Banned Book Week began on Saturday, September 26th. Since 1987, the American Library Association and other Free Speech advocates have celebrated freedom of expression by pointing out notable books that have been "challenged" or banned.
The city of Boston earned notoriety in the early 20th century for banning books - not allowing the books into the city's limits. The idea seems almost medieval but every month someone complains about a book that has been published, or is on a public library's shelves or has been assigned to a class for study.
The reasons for banning a book are myriad. Shel Silverstein's "A Light in the Attic" was banned because it included an illustration that might encourage children to break dishes so they wouldn't have to wash them!
Librarians are rumored to have painted diapers on a naked Mickey in Maurice Sendak's "In the Night Kitchen".
The Harry Potter series was challenged because it talked about magic, spells, wizards, witches, etc. I haven't read that the "Twilight" series has been challenged anywhere, even though it features vampires and werewolves. Oh, wait, Australian middle schools have banned the Twilight books. Hmmm.

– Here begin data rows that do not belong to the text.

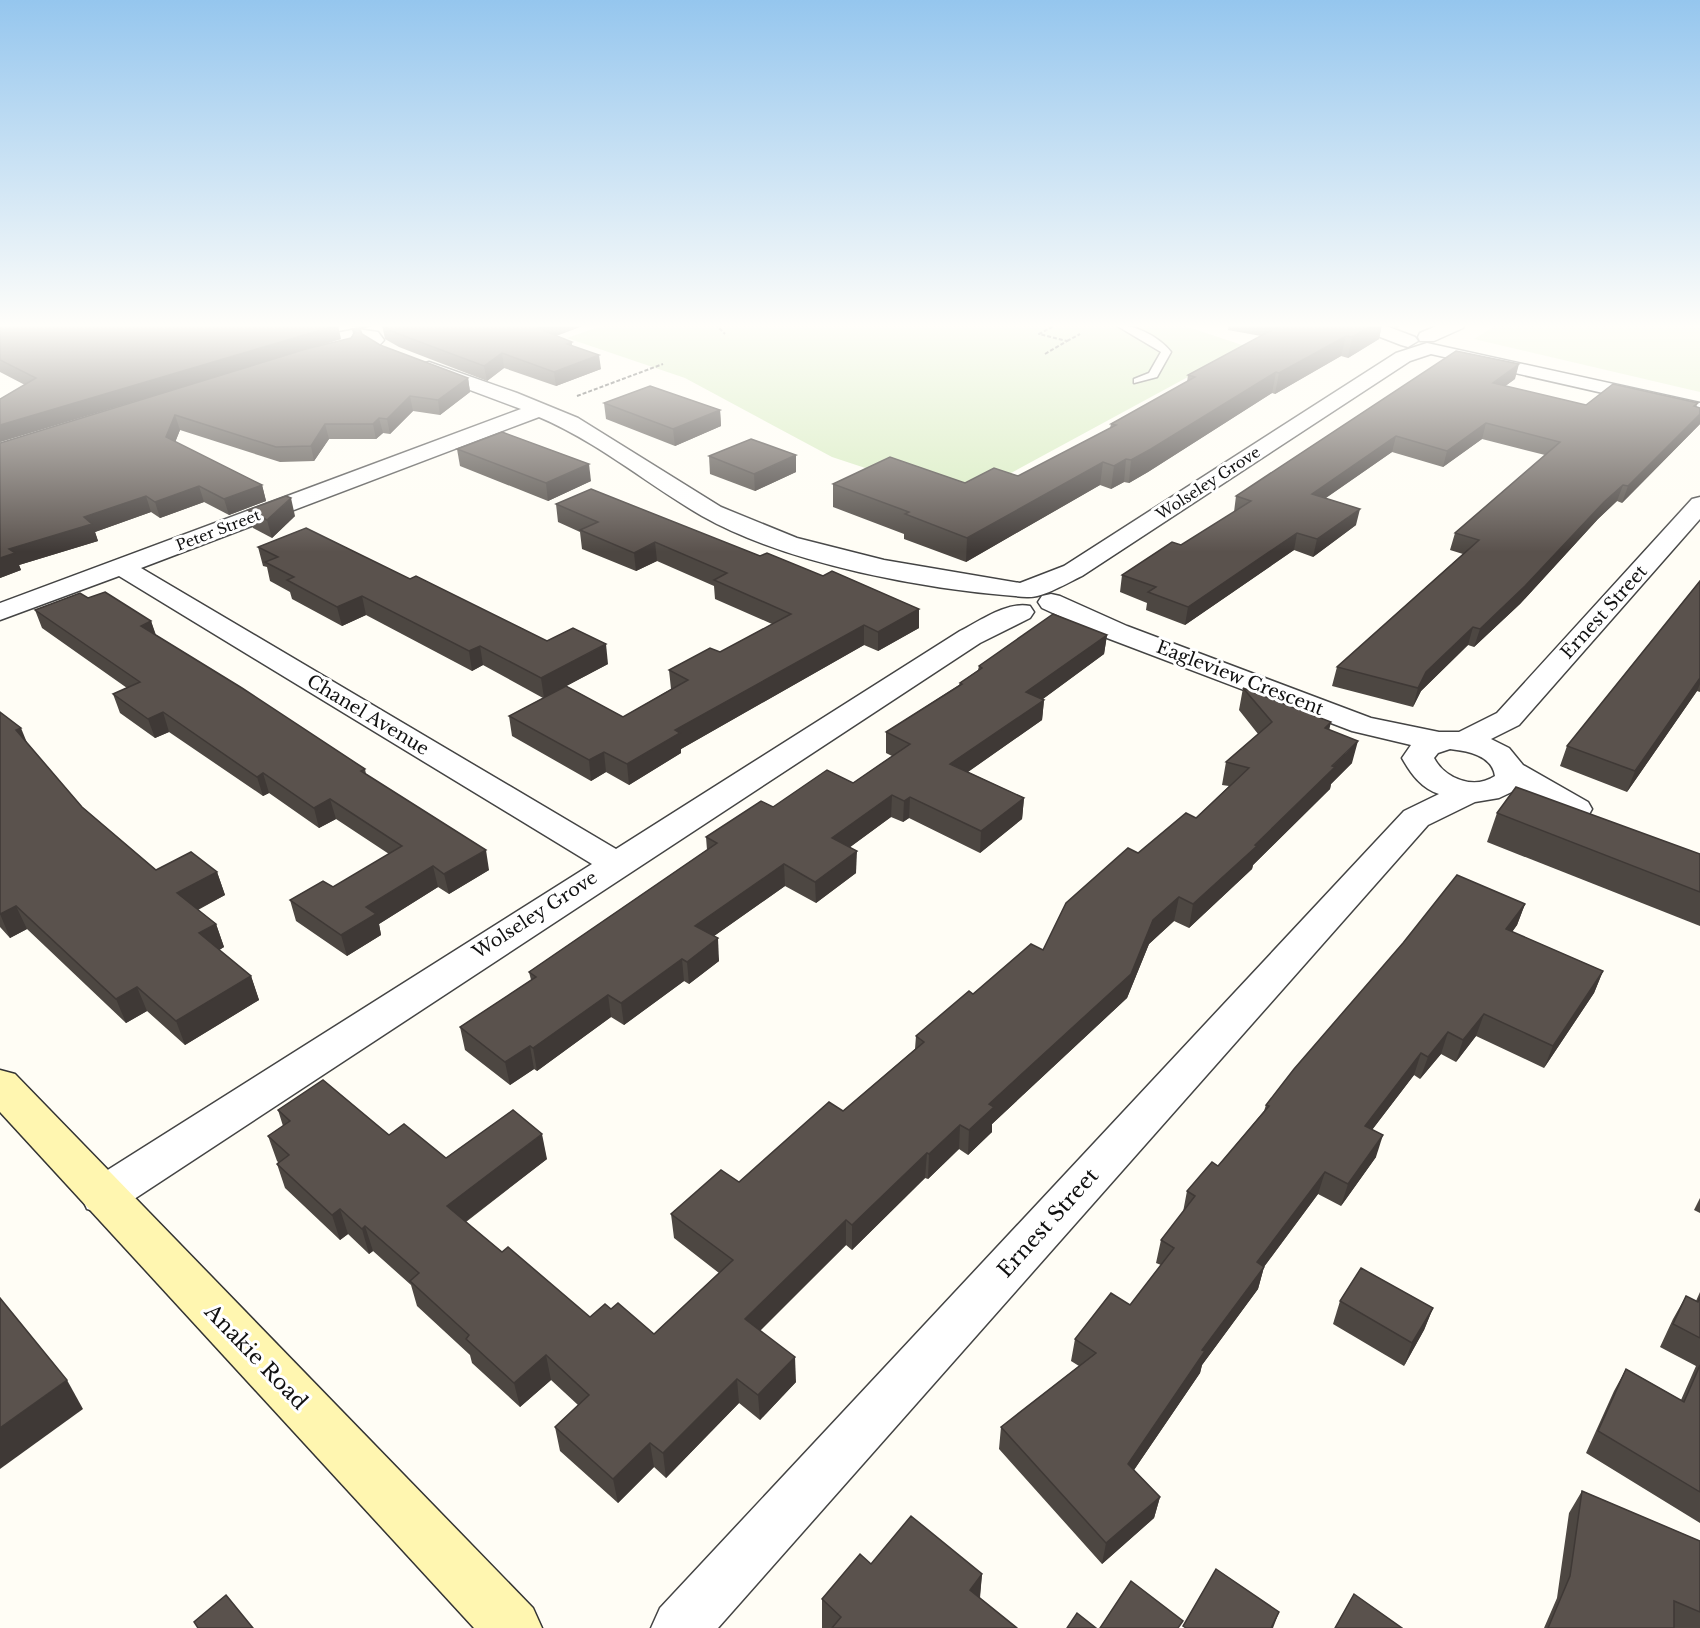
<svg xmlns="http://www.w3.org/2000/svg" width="1700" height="1628" viewBox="0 0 1700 1628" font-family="'Libre Baskerville',serif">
<rect width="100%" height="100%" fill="#fffdf5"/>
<path fill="#d5ebbd" d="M607 324H1179L1245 346 998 480 979 475 944 494 832 457 685 378 567 338Z"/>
<path fill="#e6f2cf" d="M1498 324H1700V392L1474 339Z"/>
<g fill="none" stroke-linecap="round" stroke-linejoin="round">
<defs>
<path id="service" d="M1114 324C1133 324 1159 336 1171 352L1157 377 1134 383V379L1149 373 1161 352Z"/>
<g id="minor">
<path d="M1355 324H1381L1415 337 1418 341 1408 347 1401 345 1357 328Z"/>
<path d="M1441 324H1465L1463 328 1434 341H1420L1418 337 1420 333Z"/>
<path d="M357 329 378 332 384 340C372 356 348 351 331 347L328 343 336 333Z"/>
<path d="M1427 343 1700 403V415L1431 354 1410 361 1082 576C1067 583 1043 598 1027 597 928 590 789 565 702 516 647 484 598 442 539 417L141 568 616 849 960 631C980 621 1007 601 1030 606L1034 612 1030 618 980 643 119 1209 103 1214 87 1209 81 1196 87 1183 592 864 119 576 0 620V603L521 409 422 372 419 368 422 364 429 362 517 393 578 418 721 507 797 538 884 560 1020 583 1064 566 1396 353Z"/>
<path d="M1700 497V519L1519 725 1491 739 1509 748 1523 765 1588 802 1592 809 1588 816C1562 822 1539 801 1518 789L1499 798 1475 802 1428 825 718 1628H651L660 1608 1404 811 1439 794C1421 788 1411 774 1402 758L1411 745 1352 731 1107 638 1042 608 1038 602 1042 596 1051 594 1060 596 1127 626 1371 718 1439 732H1459L1497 713 1692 499ZM1450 749C1467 751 1492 755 1495 776 1474 790 1445 779 1434 758L1438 753Z"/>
</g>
<path id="secondary" d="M0 1070 15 1074 533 1608 542 1628H474L0 1112Z"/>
</defs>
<use href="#service" stroke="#444" stroke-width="3"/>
<use href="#minor" stroke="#444" stroke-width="3"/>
<use href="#secondary" stroke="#333" stroke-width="3"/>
<g stroke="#333" stroke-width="2" stroke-dasharray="4 2" stroke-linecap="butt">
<path d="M715 324 725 334"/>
<path d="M1067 341 1080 334"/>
<path d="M1045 354 1067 341 1039 334 1052 327 1048 324"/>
<path d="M577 396 663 364"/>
</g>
<use href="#service" fill="#fff" fill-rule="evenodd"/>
<use href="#minor" fill="#fff" fill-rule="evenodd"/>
<use href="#secondary" fill="#fff6b0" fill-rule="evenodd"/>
</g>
<g fill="#4d4742">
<path d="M0 324 341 339 312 348 351 338 353 334 352 329 380 345 468 378 470 392 440 415 413 411 390 434 383 433 376 439H329L314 461 280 462 180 430 175 442 262 485 266 501 229 515 204 502 160 518 151 512 95 532 98 541 19 565 21 570 0 578V443L245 368 0 442V399L25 385 0 372Z"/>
<path d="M344 324H380L362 329Z"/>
<path d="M386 324H588L556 336 572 342V346L601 369 556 386 504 368 487 381 399 347 385 339 382 325Z"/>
<path d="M1229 324H1382L1379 339 1348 358 1341 356 1275 394 1272 393 1148 472 1129 483 1124 482 1111 489 1100 485 966 562 904 539V534L833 507V484L965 483 1018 476 1110 428 1111 424 1187 382 1188 375 1261 336 1228 330Z"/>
<path d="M1387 324H1403L1397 328Z"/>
<path d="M1515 379 1505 386 1586 405 1698 403 1696 407 1700 424 1622 503 1617 501 1598 519 1520 604 1474 647 1468 645 1421 691 1413 707 1332 686 1337 667 1463 554 1450 550 1455 533 1545 455 1482 439 1443 467 1392 452 1326 498 1356 525 1313 557 1294 550 1185 625 1146 610 1147 603 1120 592 1122 575 1181 545 1234 512 1236 496Z"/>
<path d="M604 403 720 410 721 426 675 446 606 419Z"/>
<path d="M457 449 591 481 548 501 460 466Z"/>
<path d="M709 456 796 472 755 491 710 474Z"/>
<path d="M556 504 760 556 823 576 919 609V628L878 651 864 645 681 749V753L629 785 606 772 591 781 512 736 509 716 543 698 483 665 472 671 366 615 342 626 292 599 290 592 270 581 267 567 263 566 258 547 410 579 547 641 608 664 566 686 623 717 671 689 669 670 720 652 772 624 715 599 714 586 657 561 636 571 582 549 580 532 558 522Z"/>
<path d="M248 510 295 516 272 538 253 528Z"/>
<path d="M1700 581V692L1697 691 1627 792 1560 766 1567 746Z"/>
<path d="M88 598 151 621 156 635 365 769 366 774 489 870 449 894 438 887 379 924 381 935 347 956 296 921 290 900 333 887 389 854 336 819 319 828 269 793 263 796 169 732 155 738 120 713 113 694 127 688 42 628 35 610Z"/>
<path d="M1107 635 1104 654 1043 699 1044 700 1042 720 968 772 1024 798 1022 819 980 853 909 818 903 822 891 817 849 848 856 873 816 903 785 886 714 936 719 961 689 984 684 981 624 1025 611 1017 537 1071 534 1069 510 1085 465 1050 460 1027 531 980 529 972 707 850 706 837 773 807 853 783 892 756 886 753V732L959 685 960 683 978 670 979 666Z"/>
<path d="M1243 688 1329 730 1352 763 1331 784 1330 789 1253 865 1252 869 1189 928 1174 921 1149 944 1127 998 992 1124V1132L968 1155 959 1149 928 1179 925 1178 852 1250 846 1245 760 1330 796 1382 760 1420 739 1403 666 1478 654 1467 618 1503 560 1451 555 1427 578 1405 551 1380 520 1407 472 1363 470 1355 417 1306 411 1285 373 1251 369 1254 348 1234 340 1240 285 1188 277 1164 278 1162 277 1161 268 1136 283 1126 278 1110 389 1135 446 1158 547 1159 466 1222 502 1252 590 1317 611 1309 654 1334 719 1273 674 1238 671 1214 739 1182 843 1111 915 1049 916 1036 973 994 1043 950 1138 853 1196 818 1229 786 1222 785 1226 762 1258 734 1239 710Z"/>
<path d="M0 712 82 807 156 870 217 872 225 895 198 910 216 924 224 947 219 950 251 976 259 1000 185 1045 147 1011 126 1023 27 929 10 938 0 927Z"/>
<path d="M1497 813 1700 854V926L1487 842Z"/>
<path d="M1525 904 1517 925 1512 932 1603 971 1594 993 1544 1068 1476 1036 1456 1062 1441 1054 1420 1079 1414 1075 1372 1130 1376 1157 1341 1206 1318 1194 1264 1267 1258 1289 1202 1365 1200 1373 1134 1470 1160 1497 1154 1518 1102 1564 999 1449 1001 1427 1079 1366 1071 1361 1075 1339 1130 1305 1161 1265 1156 1263 1161 1240 1183 1212 1187 1191 1218 1166 1264 1111 1266 1105Z"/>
<path d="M1700 1198V1213L1694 1210Z"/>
<path d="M1700 1292V1523L1586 1453 1614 1391 1626 1369 1681 1400 1696 1366 1660 1347 1673 1319 1686 1296 1696 1301Z"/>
<path d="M1340 1301 1433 1308 1424 1330 1404 1366 1333 1324Z"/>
<path d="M1582 1491 1700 1541V1628H1544L1557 1598 1569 1513Z"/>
<path d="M871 1564 982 1574 980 1598 1017 1628H822V1599Z"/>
</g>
<g fill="#3f3936">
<path d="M361 324H380L362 329Z"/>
<path d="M548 324H588L539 342 537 328Z"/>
<path d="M1375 324H1382L1379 339 1348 358 1352 337Z"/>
<path d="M338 325 341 339 0 442V425Z"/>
<path d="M1346 336 1341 356 1275 394 1279 373Z"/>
<path d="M502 353 504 368 487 381 484 366Z"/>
<path d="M599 355 601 369 556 386 554 372Z"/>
<path d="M1519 364 1515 379 1489 398 1493 383Z"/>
<path d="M1276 372 1272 393 1148 472 1129 483 1131 460Z"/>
<path d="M468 378 470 392 440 415 438 400Z"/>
<path d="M410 396 413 411 390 434 387 419Z"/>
<path d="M720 410 721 426 675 446 673 429Z"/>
<path d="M1700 414V424L1622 503 1628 486Z"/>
<path d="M175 415 180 430 171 453 166 437Z"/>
<path d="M379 418 383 433 376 439 373 424Z"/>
<path d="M1486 423 1482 439 1443 467 1447 451Z"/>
<path d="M325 424 329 439 314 461 311 446Z"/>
<path d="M1396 436 1392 452 1308 510 1312 494Z"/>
<path d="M796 455V472L755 491 754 474Z"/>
<path d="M1126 459 1124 482 1111 489 1114 466Z"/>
<path d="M1103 462 1100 485 966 562 967 538Z"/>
<path d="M589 464 591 481 548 501 546 483Z"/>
<path d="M262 485 266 501 229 515 224 499Z"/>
<path d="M1623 485 1617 501 1598 519 1520 604 1474 647 1480 629 1604 502Z"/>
<path d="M199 486 204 502 160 518 155 502Z"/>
<path d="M146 496 151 512 95 532 98 541 19 565 21 570 0 578V558L9 549 84 517Z"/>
<path d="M291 498 295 516 272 538 267 520Z"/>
<path d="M1360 509 1356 525 1313 557 1317 539Z"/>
<path d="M1297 533 1294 550 1185 625 1188 607Z"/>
<path d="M655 542 657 561 636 571 634 553Z"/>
<path d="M362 596 366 615 342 626 337 607Z"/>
<path d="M919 609V628L878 651V632Z"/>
<path d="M151 621 157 640 141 626Z"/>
<path d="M864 625V645L681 749V753L629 785 627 764 675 730Z"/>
<path d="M1473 627 1468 645 1421 691 1413 707 1418 688 1426 672Z"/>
<path d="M1107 635 1104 654 1025 712 1026 692Z"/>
<path d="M606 644 608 664 544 698 541 678Z"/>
<path d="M480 646 483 665 472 671 469 651Z"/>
<path d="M1700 678V684L1697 691 1627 792 1635 771Z"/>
<path d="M1044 700 1042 720 949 785 950 764Z"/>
<path d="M163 712 169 732 155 738 148 719Z"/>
<path d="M1331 722 1326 744 1325 728Z"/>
<path d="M21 728 30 750 16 730Z"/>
<path d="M1358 741 1352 763 1331 784 1330 789 1253 865 1252 869 1189 928 1193 904 1255 845Z"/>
<path d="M604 752 606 772 591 781 589 760Z"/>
<path d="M263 773 269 793 263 796 257 777Z"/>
<path d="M892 795 891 817 832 860V838Z"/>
<path d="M910 797 909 818 903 822 904 801Z"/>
<path d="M1024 798 1022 819 980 853 981 831Z"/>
<path d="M330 799 336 819 319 828 314 808Z"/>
<path d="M486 850 489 870 449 894 444 874Z"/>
<path d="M857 851 856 873 816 903 815 882Z"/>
<path d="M784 864 785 886 697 948 695 926Z"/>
<path d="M433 866 438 887 379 924 381 935 347 956 341 935 366 907Z"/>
<path d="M217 872 225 895 185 916 177 893Z"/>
<path d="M1179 897 1174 921 1149 944 1127 998 992 1124V1132L968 1155 969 1130 989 1104 1153 920Z"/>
<path d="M1525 904 1517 925 1499 950 1506 929Z"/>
<path d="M16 906 27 929 10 938 0 914Z"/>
<path d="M216 924 224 947 208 957 199 933Z"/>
<path d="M718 938 719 961 689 984 687 962Z"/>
<path d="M682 959 684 981 624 1025 621 1003Z"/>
<path d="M1603 971 1594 993 1544 1068 1553 1046Z"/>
<path d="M251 976 259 1000 185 1045 176 1021Z"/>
<path d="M137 987 147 1011 126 1023 116 999Z"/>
<path d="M608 995 611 1017 537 1071 533 1048Z"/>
<path d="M1484 1014 1476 1036 1456 1062 1463 1040Z"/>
<path d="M1448 1032 1441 1054 1420 1079 1428 1057Z"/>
<path d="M530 1046 534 1069 510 1085 505 1062Z"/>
<path d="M1421 1053 1414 1075 1358 1148 1365 1126Z"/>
<path d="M960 1125 959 1149 928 1179 929 1154Z"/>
<path d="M542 1134 547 1159 453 1231 447 1206Z"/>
<path d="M1383 1135 1376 1157 1341 1206 1348 1184Z"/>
<path d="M927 1153 925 1178 852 1250V1225Z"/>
<path d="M1325 1172 1318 1194 1251 1284 1257 1262Z"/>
<path d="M340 1209 348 1234 340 1240 332 1215Z"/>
<path d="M846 1220V1245L747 1344 745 1319Z"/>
<path d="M365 1226 373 1251 369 1254 362 1229Z"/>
<path d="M1264 1267 1258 1289 1202 1365 1200 1373 1123 1486 1128 1464 1202 1350Z"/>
<path d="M1433 1308 1424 1330 1404 1366 1412 1343Z"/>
<path d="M546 1355 551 1380 520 1407 514 1383Z"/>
<path d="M795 1357 796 1382 760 1420 758 1395Z"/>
<path d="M737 1379 739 1403 666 1478 663 1453Z"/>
<path d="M67 1380 83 1409 0 1469V1428Z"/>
<path d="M650 1443 654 1467 618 1503 613 1479Z"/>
<path d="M1160 1497 1154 1518 1102 1564 1106 1543Z"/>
<path d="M982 1574 979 1604 970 1590Z"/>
<path d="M1279 1612 1273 1628H1271Z"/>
</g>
<g fill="#5a524d" stroke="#3f3936" stroke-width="1.5">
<path d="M0 324H333L338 325 0 425V399L36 378 0 360Z"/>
<path d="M386 324H548L537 328 572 342 567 344 599 355 554 372 502 353 484 366 396 333 382 325Z"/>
<path d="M1283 324H1375L1352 337 1346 336 1279 373 1276 372 1151 449 1131 460 1126 459 1114 466 1103 462 967 538 905 514 909 512 833 484 890 457 965 483 994 468 1018 476 1116 425 1111 424 1195 377 1188 375Z"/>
<path d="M352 329H360L362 334 380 345 468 378 438 400 410 396 387 419 379 418 373 424H325L311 446 276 447 175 415 166 437 262 485 224 499 199 486 155 502 146 496 84 517 92 524 9 549 15 553 0 558V443L306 349 351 338 355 332Z"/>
<path d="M1456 351 1519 364 1493 383 1586 405 1613 384 1698 403 1694 406 1700 408V414L1628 486 1623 485 1604 502 1525 586 1480 629 1473 627 1426 672 1418 688 1337 667 1479 540 1455 533 1560 442 1486 423 1447 451 1396 436 1312 494 1360 509 1317 539 1297 533 1188 607 1148 592 1156 587 1122 575 1172 542 1181 545 1251 501 1236 496Z"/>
<path d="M650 386 720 410 673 429 604 403Z"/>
<path d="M502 432 589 464 546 483 457 449Z"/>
<path d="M751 439 796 455 754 474 709 456Z"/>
<path d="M591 489 760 556 767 553 823 576 832 571 919 609 878 632 864 625 675 730 680 733 627 764 604 752 589 760 509 716 566 686 623 717 688 680 669 670 710 648 720 652 791 614 714 580 727 573 655 542 634 553 580 530 598 522 556 504Z"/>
<path d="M286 496 291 498 267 520 248 510Z"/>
<path d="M306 528 410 579 416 576 547 641 573 628 606 644 541 678 480 646 469 651 362 596 337 607 287 580 294 577 265 562 278 557 258 547Z"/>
<path d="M1700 581V678L1635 771 1567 746Z"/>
<path d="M105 592 151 621 141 626 242 688 365 769 361 771 486 850 444 874 433 866 366 907 376 914 341 935 290 900 323 881 333 887 402 846 330 799 314 808 263 773 257 777 163 712 148 719 113 694 140 682 35 610 80 593 88 598Z"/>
<path d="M1053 614 1107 635 1026 692 1044 700 950 764 1024 798 981 831 910 797 904 801 892 795 832 838 857 851 815 882 784 864 695 926 718 938 687 962 682 959 621 1003 608 995 533 1048 530 1046 505 1062 460 1027 536 977 529 972 717 843 706 837 761 801 773 807 827 770 853 783 910 744 886 732 962 684 960 683 982 668 979 666Z"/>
<path d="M1243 688 1331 722 1325 728 1358 741 1332 766 1335 767 1255 845 1257 846 1193 904 1179 897 1153 920 1131 974 989 1104 994 1107 969 1130 960 1125 929 1154 927 1153 852 1225 846 1220 745 1319 795 1357 758 1395 737 1379 663 1453 650 1443 613 1479 555 1427 589 1395 546 1355 514 1383 466 1339 469 1335 410 1281 419 1273 365 1226 362 1229 340 1209 332 1215 277 1164 289 1155 268 1136 290 1121 278 1110 323 1080 389 1135 404 1124 446 1158 513 1110 542 1134 447 1206 502 1252 508 1247 590 1317 605 1304 611 1309 618 1303 654 1334 733 1260 671 1214 721 1170 739 1182 829 1102 843 1111 924 1042 916 1036 969 991 973 994 1031 944 1043 950 1066 903 1128 848 1138 853 1186 813 1196 818 1249 768 1226 762 1272 722Z"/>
<path d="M0 712 21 728 16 730 82 807 156 870 191 852 217 872 177 893 216 924 199 933 251 976 176 1021 137 987 116 999 16 906 0 914Z"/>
<path d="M1516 787 1700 854V892L1497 813Z"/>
<path d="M1457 875 1525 904 1506 929 1603 971 1553 1046 1484 1014 1463 1040 1448 1032 1428 1057 1421 1053 1365 1126 1383 1135 1348 1184 1325 1172 1257 1262 1264 1267 1202 1350 1205 1351 1128 1464 1160 1497 1106 1543 1001 1427 1096 1353 1075 1339 1111 1293 1130 1305 1174 1248 1161 1240 1195 1196 1187 1191 1212 1162 1218 1166 1269 1106 1266 1105 1294 1069 1403 943Z"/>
<path d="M1361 1268 1433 1308 1412 1343 1340 1301Z"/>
<path d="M1686 1296 1698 1302 1700 1297V1338L1673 1324Z"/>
<path d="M0 1298 67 1380 0 1428Z"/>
<path d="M1700 1365V1492L1598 1431 1626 1369 1684 1402Z"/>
<path d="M1582 1491 1700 1541V1612L1674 1601V1628H1548L1570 1576Z"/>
<path d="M911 1516 982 1574 970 1590 1017 1628H832L841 1617 822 1599 860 1554 871 1564Z"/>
<path d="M1216 1569 1279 1612 1271 1628H1186L1183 1626Z"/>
<path d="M1131 1581 1183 1621 1178 1628H1100Z"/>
<path d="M1354 1594 1402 1628H1335Z"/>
<path d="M226 1595 253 1628H198L194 1622Z"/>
<path d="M1077 1613 1096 1628H1067Z"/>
</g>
<linearGradient id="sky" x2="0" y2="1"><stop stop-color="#95c6ee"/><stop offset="0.59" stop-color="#fffefa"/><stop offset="1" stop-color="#fffefa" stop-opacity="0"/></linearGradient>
<rect width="1700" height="552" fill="url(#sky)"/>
<g text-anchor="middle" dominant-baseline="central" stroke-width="6" stroke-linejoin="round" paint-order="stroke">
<g font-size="15" fill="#111" stroke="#fff">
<text transform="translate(1208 483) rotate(-33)">Wolseley Grove</text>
<text transform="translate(218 530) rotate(-21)">Peter Street</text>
</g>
<g font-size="18" fill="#111" stroke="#fff">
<text transform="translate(1604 612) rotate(-48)">Ernest Street</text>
<text transform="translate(1240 678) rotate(21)">Eagleview Crescent</text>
<text transform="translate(368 715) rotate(31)">Chanel Avenue</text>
<text transform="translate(535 915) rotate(-33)">Wolseley Grove</text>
</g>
<g font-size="21" fill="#111" stroke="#fff">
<text transform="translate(1048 1223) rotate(-48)">Ernest Street</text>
<text transform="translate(256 1357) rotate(46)">Anakie Road</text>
</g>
</g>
</svg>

The reason for keeping these books on the shelves reflects a basic American value, freedom of expression. Removing a book because one person, or interest group, finds that book objectionable denies the rights of all the people who think the book is well-written, fun or informative.
Check out more resources on Banned Books by looking at the massive amount of info posted on the American Library Association's website.
For a list of the ten most often challenged books or series of 2008, click here.
Read a banned book, today or choose not to. That choice belongs to everyone. Let's keep it that way.